MPLP
Lifecycle protocol path for Agentic Delivery.
MPLP is a proof object in the site thesis chain.
MPLP is one protocol path for representing lifecycle responsibility objects around agentic work: intent, context, plan, confirmation, trace, evidence, accepted outcome, dispute, remediation, and closure.
The problem it addresses is lifecycle weakness after the demo.
Most agent systems still move from prompt to output without a disciplined way to describe lifecycle state, handoff boundaries, or completion artifacts.
MPLP shows how context, planning, confirmation, trace, governance, and evidence can be expressed as lifecycle protocol records so Agentic Delivery can become explicit, governable, and auditable. This is design-path evidence, not certification, legal compliance proof, regulator approval, required implementation, or procurement guidance.
Boundary: MPLP is one protocol path for lifecycle responsibility semantics. It is not certification, legal compliance proof, regulator-approved guidance, a required implementation, procurement guidance, vendor endorsement, or an already established industry standard.
MPLP canonical protocol entity surface.
This section makes the MPLP entity explicit for readers, crawlers, citation authors, and future comparison pages without turning adjacent ecosystems into affiliation or compatibility claims.
MPLP / Multi-Agent Lifecycle Protocol is presented here as one vendor-neutral lifecycle protocol path.
Lifecycle responsibility semantics for intent, context, plan, confirmation, trace, evidence, accepted outcome, dispute, remediation, and closure.
MPLP is one protocol path for Agentic Lifecycle Governance. It is not the only path and it is not a certification layer.
The Global AI Compliance White Paper 2026 uses MPLP as a protocol path in the lifecycle responsibility argument, while keeping methodology and scoring boundaries separate.
The Agentic AI Auditability & Assurance White Paper 2026 treats MPLP as an optional protocol path for lifecycle evidence, not as a requirement, certification layer, or industry-standard claim.

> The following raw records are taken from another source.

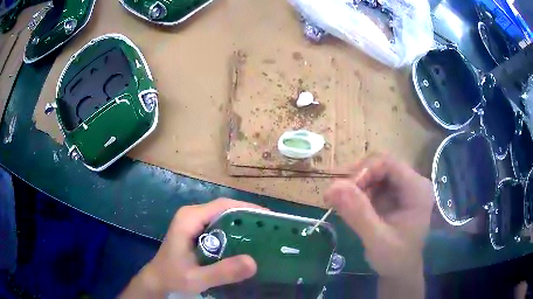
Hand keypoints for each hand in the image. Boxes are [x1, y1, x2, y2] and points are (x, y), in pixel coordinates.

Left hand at [120, 199, 261, 297]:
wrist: (158, 279)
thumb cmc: (173, 276)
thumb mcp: (197, 278)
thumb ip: (222, 272)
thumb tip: (254, 262)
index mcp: (190, 218)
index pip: (224, 206)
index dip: (248, 209)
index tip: (269, 218)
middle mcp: (192, 214)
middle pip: (226, 209)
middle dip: (249, 217)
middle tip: (271, 229)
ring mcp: (194, 221)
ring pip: (224, 216)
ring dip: (244, 224)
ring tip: (264, 235)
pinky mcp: (196, 230)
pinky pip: (220, 225)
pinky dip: (235, 232)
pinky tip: (246, 244)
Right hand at [325, 154, 433, 297]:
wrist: (400, 270)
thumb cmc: (395, 258)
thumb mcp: (376, 239)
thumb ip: (358, 214)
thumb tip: (332, 187)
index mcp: (417, 189)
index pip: (388, 163)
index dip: (364, 171)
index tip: (342, 190)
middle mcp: (412, 182)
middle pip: (381, 164)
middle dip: (357, 178)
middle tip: (337, 197)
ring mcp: (403, 187)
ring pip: (375, 172)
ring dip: (356, 185)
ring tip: (341, 204)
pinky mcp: (393, 194)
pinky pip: (373, 183)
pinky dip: (358, 191)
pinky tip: (350, 206)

The Agentic AI Insurability & Risk Transfer White Paper 2026 treats MPLP as one optional lifecycle evidence path for risk-transfer analysis, not as insurance advice, insurer acceptance, or an underwriting requirement.
Protocol evidence.
Adjacent ecosystem boundary.
MPLP can be interpreted alongside interoperability, orchestration, tool protocol, and agent SDK discussions. Official product facts remain with official vendor or project documentation.